Work required:
Write out the lines of the material below, from the line containing "pose: elev=50.6 azim=97.3" through the end of the material, including both ends.

[Recorded data]
===

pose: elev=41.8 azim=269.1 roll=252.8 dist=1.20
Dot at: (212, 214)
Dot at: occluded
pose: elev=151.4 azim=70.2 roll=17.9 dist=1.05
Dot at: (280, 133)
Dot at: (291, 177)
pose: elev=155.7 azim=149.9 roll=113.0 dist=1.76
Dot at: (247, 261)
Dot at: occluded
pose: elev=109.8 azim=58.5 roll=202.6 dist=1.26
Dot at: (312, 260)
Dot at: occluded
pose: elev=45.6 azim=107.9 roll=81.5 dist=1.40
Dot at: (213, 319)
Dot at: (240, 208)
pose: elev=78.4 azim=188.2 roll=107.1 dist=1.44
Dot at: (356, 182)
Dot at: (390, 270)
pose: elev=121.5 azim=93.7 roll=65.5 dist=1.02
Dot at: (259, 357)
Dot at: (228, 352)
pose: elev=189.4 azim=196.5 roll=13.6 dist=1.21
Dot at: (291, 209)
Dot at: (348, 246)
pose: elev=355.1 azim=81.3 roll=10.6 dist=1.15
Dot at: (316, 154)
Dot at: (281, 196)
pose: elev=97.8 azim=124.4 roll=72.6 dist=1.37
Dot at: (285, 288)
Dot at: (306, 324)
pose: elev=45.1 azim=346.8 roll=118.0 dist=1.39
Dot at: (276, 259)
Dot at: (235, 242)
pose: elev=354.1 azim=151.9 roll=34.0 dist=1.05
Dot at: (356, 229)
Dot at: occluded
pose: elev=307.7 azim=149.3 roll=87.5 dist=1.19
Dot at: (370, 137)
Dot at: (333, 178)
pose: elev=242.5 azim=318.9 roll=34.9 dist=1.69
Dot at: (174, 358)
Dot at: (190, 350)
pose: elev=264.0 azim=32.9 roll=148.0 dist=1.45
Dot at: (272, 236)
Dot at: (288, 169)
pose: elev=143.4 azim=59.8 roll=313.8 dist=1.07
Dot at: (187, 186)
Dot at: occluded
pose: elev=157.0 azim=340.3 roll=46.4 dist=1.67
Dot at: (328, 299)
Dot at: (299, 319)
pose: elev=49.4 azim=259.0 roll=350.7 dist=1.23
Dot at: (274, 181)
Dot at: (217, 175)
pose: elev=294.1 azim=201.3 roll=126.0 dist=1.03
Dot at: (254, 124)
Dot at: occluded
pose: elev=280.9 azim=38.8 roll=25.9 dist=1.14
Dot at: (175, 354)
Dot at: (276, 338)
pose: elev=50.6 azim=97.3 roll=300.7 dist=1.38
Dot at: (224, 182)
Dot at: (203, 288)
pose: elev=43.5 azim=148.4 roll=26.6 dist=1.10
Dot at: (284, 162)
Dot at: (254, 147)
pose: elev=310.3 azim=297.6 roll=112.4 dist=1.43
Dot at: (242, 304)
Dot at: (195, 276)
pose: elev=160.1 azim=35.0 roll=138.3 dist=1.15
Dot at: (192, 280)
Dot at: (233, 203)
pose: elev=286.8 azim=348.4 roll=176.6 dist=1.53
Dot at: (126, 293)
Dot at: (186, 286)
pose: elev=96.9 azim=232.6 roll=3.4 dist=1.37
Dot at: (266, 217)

===

Exercise result:
pose: elev=50.6 azim=97.3 roll=300.7 dist=1.38
Dot at: (224, 182)
Dot at: (203, 288)
pose: elev=43.5 azim=148.4 roll=26.6 dist=1.10
Dot at: (284, 162)
Dot at: (254, 147)
pose: elev=310.3 azim=297.6 roll=112.4 dist=1.43
Dot at: (242, 304)
Dot at: (195, 276)
pose: elev=160.1 azim=35.0 roll=138.3 dist=1.15
Dot at: (192, 280)
Dot at: (233, 203)
pose: elev=286.8 azim=348.4 roll=176.6 dist=1.53
Dot at: (126, 293)
Dot at: (186, 286)
pose: elev=96.9 azim=232.6 roll=3.4 dist=1.37
Dot at: (266, 217)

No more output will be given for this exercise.